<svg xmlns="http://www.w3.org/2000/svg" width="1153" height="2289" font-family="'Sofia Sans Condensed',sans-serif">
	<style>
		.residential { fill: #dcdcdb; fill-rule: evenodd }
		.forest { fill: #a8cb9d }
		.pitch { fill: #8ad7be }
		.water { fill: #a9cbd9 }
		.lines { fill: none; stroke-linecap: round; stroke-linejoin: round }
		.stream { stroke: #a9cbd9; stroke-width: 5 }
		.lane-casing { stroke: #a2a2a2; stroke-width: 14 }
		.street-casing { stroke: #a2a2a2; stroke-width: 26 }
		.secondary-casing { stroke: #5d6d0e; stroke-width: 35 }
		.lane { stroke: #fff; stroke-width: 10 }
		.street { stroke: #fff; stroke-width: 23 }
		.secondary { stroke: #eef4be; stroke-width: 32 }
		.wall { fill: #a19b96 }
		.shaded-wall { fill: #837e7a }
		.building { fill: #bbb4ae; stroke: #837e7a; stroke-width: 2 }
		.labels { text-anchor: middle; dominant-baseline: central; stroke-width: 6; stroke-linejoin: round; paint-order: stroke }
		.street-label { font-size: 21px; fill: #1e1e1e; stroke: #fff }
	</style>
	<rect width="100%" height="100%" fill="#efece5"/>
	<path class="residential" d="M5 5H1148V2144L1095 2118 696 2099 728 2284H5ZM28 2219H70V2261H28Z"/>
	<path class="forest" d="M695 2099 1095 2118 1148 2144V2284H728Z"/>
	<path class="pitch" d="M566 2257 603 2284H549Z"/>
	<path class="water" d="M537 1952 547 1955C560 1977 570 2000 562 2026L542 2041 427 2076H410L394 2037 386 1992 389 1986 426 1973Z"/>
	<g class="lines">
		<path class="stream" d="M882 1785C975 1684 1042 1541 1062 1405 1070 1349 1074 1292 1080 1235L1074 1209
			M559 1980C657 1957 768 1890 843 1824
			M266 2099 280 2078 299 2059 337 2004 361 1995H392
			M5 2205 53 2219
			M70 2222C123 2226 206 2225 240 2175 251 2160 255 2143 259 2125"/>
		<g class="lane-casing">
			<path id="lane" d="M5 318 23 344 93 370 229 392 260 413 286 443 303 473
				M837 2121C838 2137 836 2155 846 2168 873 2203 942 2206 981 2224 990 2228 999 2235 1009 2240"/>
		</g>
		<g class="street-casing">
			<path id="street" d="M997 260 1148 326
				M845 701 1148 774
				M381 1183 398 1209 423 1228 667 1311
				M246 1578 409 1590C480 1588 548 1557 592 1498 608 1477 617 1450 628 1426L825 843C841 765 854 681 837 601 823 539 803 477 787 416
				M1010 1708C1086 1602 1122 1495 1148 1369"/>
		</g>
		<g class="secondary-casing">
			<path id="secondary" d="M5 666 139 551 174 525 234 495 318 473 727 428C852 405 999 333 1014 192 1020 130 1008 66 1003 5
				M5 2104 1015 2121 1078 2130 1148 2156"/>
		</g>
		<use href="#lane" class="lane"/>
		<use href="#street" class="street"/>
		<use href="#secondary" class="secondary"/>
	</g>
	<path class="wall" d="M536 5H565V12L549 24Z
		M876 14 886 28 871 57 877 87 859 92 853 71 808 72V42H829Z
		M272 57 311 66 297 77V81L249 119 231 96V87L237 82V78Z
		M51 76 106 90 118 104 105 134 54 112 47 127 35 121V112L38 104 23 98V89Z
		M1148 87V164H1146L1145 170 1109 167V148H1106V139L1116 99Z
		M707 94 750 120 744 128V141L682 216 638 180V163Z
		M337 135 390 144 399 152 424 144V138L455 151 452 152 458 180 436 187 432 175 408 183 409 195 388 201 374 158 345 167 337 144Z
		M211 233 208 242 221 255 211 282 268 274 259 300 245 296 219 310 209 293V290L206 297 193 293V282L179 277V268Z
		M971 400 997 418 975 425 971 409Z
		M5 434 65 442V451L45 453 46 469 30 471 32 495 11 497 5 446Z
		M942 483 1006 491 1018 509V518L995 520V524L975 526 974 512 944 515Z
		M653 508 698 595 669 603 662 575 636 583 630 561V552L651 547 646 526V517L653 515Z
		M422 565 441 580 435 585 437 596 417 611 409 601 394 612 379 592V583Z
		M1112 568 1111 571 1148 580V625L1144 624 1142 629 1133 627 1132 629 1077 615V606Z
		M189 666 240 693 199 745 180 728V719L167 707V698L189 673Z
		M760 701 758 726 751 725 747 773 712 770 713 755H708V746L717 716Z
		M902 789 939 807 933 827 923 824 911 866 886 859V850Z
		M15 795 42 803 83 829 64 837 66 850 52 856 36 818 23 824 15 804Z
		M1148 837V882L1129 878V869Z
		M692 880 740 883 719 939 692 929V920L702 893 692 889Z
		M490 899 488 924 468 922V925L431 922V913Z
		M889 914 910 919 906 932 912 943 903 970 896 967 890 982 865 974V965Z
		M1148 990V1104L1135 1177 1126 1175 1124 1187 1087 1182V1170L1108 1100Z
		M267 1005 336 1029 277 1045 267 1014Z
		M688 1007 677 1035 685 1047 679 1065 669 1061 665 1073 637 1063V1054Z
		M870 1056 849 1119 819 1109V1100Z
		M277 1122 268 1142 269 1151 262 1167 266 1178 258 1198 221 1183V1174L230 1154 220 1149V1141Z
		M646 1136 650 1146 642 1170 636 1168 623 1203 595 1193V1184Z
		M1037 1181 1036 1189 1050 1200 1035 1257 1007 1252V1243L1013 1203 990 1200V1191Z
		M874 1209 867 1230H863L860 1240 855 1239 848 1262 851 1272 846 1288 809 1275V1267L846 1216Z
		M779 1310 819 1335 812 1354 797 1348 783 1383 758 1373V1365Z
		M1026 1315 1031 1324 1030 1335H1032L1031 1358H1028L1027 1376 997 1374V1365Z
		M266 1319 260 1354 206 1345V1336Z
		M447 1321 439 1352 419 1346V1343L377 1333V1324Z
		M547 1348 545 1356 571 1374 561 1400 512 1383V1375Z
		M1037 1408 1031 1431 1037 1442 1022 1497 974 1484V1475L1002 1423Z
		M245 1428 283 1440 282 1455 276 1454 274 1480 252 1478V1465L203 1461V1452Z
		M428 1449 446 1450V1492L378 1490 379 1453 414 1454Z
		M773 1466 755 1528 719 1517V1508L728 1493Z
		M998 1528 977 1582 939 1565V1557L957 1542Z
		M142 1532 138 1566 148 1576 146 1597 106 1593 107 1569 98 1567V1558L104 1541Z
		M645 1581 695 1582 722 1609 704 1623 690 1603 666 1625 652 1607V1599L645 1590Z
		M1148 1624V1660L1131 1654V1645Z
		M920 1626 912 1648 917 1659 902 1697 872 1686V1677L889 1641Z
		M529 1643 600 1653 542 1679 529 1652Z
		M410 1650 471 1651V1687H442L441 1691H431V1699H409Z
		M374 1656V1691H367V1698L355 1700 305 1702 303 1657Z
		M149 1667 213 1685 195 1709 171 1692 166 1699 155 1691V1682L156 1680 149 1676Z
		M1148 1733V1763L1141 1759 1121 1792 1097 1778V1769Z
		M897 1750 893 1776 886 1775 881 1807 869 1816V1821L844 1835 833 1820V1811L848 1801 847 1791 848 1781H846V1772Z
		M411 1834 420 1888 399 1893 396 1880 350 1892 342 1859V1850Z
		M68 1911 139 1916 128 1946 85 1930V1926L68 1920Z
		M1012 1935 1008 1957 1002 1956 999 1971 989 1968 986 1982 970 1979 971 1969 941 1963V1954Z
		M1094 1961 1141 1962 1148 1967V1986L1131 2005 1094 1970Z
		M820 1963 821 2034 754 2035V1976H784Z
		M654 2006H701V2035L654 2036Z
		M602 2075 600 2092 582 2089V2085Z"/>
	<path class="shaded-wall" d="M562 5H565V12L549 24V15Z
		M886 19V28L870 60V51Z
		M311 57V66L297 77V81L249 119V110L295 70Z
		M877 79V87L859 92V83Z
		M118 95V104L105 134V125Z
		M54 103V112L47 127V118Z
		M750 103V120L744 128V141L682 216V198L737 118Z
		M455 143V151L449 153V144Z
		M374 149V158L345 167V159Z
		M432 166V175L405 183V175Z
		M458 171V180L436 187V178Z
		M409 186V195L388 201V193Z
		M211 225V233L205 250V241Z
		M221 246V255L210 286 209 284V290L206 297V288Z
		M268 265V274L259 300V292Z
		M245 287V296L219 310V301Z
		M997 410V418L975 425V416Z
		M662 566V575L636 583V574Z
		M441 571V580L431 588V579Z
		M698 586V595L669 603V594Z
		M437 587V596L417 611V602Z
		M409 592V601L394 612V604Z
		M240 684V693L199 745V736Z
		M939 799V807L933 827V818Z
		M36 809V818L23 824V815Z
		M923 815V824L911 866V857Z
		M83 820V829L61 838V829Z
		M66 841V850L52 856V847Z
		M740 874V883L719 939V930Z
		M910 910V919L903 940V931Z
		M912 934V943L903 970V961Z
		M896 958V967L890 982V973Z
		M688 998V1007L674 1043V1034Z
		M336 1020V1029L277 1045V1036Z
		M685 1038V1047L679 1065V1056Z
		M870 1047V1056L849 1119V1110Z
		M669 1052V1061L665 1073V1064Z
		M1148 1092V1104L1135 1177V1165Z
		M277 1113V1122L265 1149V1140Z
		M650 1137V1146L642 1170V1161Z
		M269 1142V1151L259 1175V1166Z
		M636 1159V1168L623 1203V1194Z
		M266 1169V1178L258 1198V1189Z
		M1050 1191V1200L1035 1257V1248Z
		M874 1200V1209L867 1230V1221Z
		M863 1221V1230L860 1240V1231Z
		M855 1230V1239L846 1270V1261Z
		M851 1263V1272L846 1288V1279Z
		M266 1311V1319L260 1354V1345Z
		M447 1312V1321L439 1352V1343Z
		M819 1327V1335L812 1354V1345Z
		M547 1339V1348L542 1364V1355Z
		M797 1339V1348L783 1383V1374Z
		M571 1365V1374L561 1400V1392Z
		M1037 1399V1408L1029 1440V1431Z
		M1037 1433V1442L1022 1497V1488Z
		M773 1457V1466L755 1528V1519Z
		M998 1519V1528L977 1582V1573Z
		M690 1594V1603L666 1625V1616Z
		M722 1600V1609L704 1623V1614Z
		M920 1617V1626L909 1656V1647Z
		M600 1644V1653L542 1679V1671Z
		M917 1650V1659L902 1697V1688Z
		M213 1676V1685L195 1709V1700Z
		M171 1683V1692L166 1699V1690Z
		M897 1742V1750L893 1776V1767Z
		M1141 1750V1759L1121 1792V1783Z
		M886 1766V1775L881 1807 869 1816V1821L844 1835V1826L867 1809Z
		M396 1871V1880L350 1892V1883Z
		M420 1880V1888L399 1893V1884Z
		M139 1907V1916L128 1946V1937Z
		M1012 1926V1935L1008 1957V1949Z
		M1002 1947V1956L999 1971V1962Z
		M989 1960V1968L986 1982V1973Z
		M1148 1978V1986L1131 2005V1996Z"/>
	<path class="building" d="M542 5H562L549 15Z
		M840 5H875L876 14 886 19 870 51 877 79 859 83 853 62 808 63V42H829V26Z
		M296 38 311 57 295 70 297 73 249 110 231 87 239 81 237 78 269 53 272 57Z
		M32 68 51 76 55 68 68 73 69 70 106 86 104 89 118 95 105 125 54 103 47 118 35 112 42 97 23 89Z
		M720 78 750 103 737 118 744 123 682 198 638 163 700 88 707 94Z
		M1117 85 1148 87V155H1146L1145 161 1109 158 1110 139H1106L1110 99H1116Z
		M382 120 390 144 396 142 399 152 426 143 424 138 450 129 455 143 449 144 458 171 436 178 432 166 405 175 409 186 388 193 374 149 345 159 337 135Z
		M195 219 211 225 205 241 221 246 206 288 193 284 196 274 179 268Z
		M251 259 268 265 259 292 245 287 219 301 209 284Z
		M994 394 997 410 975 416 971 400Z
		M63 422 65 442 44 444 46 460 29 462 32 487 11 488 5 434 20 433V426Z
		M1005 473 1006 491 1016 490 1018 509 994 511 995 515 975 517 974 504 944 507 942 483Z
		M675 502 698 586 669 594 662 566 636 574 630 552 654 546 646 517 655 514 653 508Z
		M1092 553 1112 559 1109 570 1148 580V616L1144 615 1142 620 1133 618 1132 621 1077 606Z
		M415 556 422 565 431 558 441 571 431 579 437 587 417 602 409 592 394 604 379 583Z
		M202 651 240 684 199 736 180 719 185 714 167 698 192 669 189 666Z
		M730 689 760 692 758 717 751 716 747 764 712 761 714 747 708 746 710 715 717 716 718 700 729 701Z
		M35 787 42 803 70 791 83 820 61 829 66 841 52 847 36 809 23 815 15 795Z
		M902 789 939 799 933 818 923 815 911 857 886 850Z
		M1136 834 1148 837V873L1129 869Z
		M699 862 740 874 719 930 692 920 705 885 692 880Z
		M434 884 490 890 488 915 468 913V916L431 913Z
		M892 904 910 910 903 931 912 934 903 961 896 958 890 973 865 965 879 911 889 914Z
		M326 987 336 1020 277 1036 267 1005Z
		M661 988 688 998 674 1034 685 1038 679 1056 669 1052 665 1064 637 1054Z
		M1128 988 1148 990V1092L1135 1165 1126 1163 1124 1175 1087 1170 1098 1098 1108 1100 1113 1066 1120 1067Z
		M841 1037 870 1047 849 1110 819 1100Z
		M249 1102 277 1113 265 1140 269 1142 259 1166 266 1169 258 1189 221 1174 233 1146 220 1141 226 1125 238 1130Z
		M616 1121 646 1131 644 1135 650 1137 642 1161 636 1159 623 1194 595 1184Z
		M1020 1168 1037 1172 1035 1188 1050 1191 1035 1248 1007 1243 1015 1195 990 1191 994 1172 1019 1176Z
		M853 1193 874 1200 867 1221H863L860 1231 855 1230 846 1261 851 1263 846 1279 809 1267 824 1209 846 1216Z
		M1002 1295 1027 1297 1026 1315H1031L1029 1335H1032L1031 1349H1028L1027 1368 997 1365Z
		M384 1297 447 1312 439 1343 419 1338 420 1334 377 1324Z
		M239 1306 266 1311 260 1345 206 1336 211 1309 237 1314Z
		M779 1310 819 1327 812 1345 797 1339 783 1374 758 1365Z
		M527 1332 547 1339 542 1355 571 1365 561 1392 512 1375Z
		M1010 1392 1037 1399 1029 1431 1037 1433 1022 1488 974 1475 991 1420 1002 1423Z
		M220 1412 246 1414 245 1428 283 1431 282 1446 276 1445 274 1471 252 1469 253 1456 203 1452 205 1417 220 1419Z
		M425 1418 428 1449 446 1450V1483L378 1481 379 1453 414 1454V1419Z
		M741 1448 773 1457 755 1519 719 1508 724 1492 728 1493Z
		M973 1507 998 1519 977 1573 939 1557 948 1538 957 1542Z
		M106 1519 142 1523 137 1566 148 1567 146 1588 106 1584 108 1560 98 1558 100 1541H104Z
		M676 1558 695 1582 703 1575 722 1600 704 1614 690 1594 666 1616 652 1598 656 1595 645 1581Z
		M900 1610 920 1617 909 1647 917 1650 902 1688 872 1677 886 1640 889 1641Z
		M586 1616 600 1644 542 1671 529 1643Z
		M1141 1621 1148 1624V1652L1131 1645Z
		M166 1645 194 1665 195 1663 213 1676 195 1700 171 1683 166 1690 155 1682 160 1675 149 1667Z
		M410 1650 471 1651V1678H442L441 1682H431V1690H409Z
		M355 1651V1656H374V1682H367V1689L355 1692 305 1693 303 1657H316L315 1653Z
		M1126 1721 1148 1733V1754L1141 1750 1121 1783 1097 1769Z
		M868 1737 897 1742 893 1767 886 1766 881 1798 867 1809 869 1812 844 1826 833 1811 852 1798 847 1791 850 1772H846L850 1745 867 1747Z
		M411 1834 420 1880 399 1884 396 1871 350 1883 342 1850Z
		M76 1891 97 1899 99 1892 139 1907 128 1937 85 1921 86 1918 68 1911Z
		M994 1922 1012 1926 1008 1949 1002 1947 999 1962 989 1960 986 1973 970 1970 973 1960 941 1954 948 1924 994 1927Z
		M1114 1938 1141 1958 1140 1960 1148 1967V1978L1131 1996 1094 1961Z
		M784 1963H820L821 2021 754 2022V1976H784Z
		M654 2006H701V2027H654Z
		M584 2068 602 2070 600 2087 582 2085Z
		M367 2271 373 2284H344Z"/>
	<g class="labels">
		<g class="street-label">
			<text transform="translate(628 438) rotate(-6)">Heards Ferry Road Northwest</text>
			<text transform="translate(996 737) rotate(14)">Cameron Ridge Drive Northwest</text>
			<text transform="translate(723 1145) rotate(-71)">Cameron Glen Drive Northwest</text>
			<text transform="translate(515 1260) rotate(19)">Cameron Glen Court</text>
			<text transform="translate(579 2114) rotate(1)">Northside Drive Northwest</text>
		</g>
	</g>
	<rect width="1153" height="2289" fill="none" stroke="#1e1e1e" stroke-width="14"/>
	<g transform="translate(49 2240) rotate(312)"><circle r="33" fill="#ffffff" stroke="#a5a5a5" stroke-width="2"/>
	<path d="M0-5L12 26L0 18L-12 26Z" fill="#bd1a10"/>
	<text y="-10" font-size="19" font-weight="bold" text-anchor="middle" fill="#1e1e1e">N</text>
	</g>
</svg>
#####
## Your assignment
Find the string "lines" in the entries above. Copy each line where it occurs.

## Response to this task
		.lines { fill: none; stroke-linecap: round; stroke-linejoin: round }
	<g class="lines">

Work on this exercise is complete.